Print verbatim the opening line of the material and every subsequent line through the one containing "Грузовой эвакуатор Солнечногорск".
•••••
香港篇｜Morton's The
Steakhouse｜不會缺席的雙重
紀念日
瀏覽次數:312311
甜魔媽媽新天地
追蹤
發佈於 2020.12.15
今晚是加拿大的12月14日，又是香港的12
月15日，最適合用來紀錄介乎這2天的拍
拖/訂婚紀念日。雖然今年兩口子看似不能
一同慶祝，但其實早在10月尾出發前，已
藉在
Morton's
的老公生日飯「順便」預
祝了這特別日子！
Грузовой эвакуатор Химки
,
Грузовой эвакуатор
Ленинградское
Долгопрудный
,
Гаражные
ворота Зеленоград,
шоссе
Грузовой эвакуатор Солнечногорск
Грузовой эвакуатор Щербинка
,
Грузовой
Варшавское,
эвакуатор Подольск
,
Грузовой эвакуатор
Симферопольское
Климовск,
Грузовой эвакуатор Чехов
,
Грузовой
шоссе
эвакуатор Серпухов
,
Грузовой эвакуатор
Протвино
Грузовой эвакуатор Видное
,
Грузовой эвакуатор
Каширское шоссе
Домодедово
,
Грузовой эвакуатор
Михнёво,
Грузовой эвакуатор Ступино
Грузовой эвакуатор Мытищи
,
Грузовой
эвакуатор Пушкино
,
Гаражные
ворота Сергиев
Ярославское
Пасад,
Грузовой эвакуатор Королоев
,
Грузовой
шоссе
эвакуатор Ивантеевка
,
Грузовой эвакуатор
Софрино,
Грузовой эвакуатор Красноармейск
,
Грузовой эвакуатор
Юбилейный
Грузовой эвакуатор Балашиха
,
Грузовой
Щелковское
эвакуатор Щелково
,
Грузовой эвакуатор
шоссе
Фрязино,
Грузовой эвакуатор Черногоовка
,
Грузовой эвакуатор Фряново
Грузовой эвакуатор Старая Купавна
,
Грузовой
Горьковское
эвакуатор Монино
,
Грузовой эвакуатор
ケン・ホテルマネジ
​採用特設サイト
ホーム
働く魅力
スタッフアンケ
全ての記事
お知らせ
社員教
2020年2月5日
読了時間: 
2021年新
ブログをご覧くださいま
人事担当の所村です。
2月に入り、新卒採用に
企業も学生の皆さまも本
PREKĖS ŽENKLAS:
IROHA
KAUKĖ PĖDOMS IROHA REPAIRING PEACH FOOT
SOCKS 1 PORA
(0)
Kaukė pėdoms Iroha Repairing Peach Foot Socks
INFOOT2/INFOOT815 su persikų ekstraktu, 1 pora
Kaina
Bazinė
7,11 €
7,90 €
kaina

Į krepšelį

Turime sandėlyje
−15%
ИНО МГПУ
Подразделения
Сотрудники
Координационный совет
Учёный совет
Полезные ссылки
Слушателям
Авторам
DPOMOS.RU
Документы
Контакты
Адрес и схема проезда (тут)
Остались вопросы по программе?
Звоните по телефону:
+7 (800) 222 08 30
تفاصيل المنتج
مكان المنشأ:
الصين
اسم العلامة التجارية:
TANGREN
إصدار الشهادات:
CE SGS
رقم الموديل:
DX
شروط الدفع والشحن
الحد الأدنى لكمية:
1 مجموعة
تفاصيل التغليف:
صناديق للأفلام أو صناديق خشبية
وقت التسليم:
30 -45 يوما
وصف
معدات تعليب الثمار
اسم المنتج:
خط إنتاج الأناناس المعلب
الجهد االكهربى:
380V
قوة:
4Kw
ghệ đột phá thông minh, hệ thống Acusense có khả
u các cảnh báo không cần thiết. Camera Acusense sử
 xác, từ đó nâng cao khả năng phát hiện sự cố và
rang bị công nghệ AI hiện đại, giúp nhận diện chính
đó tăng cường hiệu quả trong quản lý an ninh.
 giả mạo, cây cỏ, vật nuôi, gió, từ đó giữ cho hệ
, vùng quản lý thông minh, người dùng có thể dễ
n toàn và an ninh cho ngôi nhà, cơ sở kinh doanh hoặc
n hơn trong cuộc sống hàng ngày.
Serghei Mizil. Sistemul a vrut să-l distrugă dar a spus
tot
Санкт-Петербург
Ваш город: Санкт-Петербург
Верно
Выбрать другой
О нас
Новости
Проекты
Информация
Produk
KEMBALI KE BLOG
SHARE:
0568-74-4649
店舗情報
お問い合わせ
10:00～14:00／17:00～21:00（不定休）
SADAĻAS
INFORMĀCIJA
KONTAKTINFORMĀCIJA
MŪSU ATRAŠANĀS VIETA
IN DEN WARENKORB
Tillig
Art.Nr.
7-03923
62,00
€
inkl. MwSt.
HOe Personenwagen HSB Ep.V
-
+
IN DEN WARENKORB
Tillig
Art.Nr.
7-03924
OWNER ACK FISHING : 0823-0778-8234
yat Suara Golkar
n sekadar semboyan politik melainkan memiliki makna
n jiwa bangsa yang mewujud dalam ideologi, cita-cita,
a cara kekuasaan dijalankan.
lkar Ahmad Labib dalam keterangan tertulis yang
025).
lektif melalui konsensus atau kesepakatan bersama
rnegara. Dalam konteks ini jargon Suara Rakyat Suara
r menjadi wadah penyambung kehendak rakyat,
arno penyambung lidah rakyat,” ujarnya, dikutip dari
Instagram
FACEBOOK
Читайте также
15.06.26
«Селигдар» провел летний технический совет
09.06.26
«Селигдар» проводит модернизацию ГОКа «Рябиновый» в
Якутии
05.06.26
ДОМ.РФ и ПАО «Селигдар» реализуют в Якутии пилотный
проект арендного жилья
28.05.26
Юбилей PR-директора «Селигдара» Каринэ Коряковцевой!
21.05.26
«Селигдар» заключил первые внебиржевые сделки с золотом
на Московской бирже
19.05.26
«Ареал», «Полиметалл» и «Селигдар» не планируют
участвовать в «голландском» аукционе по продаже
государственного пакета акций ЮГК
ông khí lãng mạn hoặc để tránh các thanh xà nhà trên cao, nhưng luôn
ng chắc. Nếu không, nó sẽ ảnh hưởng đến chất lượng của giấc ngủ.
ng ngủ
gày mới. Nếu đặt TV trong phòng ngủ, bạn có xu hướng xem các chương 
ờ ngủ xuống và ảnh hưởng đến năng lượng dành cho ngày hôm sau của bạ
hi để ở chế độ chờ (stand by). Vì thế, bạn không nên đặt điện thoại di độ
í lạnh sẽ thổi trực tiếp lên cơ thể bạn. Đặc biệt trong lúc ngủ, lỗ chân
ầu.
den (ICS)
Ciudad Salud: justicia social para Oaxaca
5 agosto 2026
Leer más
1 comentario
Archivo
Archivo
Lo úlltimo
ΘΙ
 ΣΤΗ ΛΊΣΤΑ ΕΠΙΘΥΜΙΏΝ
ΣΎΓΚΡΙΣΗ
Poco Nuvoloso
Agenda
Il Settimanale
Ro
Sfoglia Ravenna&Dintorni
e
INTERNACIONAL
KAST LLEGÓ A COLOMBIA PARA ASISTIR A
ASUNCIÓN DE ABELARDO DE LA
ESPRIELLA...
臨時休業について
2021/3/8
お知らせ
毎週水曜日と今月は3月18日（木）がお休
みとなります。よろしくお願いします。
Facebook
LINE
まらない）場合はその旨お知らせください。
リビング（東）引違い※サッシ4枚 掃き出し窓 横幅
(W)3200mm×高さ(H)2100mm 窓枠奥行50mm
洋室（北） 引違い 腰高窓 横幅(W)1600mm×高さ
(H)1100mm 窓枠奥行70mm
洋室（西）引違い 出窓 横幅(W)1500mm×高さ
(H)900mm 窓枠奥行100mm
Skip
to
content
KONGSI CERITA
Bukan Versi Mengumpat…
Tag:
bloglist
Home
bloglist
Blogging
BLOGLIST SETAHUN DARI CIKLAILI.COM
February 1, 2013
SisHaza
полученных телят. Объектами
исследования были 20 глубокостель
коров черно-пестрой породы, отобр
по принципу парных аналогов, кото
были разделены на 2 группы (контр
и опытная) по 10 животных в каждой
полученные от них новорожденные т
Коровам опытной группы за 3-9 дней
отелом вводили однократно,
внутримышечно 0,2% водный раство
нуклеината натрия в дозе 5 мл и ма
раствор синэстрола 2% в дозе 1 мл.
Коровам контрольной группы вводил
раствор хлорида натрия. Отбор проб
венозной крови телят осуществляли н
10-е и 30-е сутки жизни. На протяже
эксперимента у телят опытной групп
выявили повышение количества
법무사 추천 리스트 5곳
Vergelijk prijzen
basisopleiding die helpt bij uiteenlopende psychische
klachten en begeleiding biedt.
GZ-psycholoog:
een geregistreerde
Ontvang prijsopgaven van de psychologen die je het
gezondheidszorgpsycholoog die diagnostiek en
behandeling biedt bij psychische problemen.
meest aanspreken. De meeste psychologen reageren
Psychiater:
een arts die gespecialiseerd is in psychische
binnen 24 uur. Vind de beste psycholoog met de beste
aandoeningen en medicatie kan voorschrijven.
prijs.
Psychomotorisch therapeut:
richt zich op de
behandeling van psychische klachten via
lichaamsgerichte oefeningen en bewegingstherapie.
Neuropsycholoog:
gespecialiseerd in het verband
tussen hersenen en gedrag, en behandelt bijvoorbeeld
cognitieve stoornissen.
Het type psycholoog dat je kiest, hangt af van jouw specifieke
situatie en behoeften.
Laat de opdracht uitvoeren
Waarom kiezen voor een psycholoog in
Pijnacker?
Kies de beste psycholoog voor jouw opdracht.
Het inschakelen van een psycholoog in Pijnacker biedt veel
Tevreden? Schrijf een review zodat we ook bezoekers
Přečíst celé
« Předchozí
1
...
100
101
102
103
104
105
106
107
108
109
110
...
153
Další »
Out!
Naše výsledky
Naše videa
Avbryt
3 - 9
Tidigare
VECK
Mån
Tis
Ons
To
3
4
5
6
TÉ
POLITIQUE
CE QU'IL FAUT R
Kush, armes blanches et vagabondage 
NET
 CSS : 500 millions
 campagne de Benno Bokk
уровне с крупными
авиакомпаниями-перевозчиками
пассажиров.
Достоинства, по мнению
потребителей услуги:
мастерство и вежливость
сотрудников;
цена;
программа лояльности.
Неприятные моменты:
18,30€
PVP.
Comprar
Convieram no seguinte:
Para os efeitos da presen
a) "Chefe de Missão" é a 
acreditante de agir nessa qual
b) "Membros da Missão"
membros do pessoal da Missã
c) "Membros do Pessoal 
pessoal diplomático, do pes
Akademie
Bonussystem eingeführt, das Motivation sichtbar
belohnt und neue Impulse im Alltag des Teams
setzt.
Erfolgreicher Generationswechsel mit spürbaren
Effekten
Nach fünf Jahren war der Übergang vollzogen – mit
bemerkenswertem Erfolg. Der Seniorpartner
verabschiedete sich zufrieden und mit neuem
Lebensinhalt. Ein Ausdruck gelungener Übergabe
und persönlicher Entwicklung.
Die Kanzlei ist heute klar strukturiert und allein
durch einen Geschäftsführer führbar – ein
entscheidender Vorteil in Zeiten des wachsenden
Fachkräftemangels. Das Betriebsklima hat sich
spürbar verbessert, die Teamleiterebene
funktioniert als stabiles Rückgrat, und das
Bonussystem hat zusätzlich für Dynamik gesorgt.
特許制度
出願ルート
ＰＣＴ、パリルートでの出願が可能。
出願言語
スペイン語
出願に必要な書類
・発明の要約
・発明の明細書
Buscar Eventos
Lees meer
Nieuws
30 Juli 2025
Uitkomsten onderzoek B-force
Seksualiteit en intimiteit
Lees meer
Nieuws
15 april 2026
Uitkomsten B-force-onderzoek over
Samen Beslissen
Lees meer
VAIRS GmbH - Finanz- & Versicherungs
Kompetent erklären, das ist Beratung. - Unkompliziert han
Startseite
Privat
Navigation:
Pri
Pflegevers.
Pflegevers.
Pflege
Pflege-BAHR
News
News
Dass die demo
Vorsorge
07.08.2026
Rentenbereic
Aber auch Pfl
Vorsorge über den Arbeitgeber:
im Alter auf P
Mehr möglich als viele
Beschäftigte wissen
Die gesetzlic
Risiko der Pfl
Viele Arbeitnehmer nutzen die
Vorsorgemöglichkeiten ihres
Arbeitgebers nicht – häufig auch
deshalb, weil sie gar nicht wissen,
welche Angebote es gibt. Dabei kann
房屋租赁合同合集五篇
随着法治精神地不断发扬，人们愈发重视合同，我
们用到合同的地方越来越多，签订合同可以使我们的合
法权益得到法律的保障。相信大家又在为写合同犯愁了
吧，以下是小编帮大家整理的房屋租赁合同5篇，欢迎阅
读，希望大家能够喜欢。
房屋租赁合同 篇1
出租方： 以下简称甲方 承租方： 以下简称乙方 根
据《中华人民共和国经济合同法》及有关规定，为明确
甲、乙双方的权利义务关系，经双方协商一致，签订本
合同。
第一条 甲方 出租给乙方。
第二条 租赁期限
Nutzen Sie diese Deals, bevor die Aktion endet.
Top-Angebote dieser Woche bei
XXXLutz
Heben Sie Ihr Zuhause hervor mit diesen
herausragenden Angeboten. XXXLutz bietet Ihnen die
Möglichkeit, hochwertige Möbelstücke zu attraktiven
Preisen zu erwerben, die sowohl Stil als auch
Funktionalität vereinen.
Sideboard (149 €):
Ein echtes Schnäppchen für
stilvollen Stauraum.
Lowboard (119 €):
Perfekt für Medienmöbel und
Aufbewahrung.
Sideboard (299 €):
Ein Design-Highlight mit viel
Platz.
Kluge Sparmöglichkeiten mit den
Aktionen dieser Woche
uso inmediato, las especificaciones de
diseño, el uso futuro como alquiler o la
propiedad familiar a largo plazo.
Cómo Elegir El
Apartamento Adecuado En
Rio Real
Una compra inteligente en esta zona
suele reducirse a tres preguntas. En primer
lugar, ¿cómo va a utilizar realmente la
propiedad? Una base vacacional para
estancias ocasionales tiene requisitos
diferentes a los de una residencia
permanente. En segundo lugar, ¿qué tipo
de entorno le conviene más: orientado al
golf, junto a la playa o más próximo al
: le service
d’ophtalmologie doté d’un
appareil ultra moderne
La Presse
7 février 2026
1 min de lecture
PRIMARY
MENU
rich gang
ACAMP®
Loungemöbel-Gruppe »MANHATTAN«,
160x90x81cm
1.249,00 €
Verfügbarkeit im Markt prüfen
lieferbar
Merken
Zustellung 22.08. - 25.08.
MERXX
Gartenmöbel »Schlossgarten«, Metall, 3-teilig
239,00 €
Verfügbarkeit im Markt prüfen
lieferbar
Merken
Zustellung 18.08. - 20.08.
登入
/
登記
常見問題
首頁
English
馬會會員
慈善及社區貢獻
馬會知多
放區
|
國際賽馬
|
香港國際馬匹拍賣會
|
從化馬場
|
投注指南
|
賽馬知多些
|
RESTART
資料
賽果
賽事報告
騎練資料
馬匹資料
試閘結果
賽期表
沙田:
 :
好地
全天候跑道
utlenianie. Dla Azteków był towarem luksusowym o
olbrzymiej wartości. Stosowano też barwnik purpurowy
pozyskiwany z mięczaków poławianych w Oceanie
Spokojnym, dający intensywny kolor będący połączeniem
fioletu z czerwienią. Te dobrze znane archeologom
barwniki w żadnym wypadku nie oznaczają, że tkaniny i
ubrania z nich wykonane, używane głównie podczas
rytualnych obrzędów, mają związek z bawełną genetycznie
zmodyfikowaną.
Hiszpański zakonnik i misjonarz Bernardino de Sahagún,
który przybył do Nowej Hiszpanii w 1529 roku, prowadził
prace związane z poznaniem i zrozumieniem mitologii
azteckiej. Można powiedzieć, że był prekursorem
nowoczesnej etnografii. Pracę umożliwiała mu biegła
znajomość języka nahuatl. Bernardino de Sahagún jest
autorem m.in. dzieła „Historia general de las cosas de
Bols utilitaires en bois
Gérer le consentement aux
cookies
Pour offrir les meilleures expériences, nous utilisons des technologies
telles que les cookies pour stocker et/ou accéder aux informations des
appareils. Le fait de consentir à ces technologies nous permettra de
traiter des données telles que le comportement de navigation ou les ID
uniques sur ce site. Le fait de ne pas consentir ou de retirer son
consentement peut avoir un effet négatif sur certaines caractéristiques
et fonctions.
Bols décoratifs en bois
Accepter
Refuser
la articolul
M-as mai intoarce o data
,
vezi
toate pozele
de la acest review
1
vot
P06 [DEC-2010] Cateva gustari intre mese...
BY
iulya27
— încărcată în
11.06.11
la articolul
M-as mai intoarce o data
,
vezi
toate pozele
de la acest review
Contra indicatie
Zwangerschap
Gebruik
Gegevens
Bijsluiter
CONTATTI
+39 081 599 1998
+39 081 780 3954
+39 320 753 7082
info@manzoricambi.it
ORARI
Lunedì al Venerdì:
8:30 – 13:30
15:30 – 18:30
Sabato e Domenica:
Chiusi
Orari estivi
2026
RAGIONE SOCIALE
•••••
* _Finished task_
香港篇｜Morton's The
Steakhouse｜不會缺席的雙重
紀念日
瀏覽次數:312311
甜魔媽媽新天地
追蹤
發佈於 2020.12.15
今晚是加拿大的12月14日，又是香港的12
月15日，最適合用來紀錄介乎這2天的拍
拖/訂婚紀念日。雖然今年兩口子看似不能
一同慶祝，但其實早在10月尾出發前，已
藉在
Morton's
的老公生日飯「順便」預
祝了這特別日子！
Грузовой эвакуатор Химки
,
Грузовой эвакуатор
Ленинградское
Долгопрудный
,
Гаражные
ворота Зеленоград,
шоссе
Грузовой эвакуатор Солнечногорск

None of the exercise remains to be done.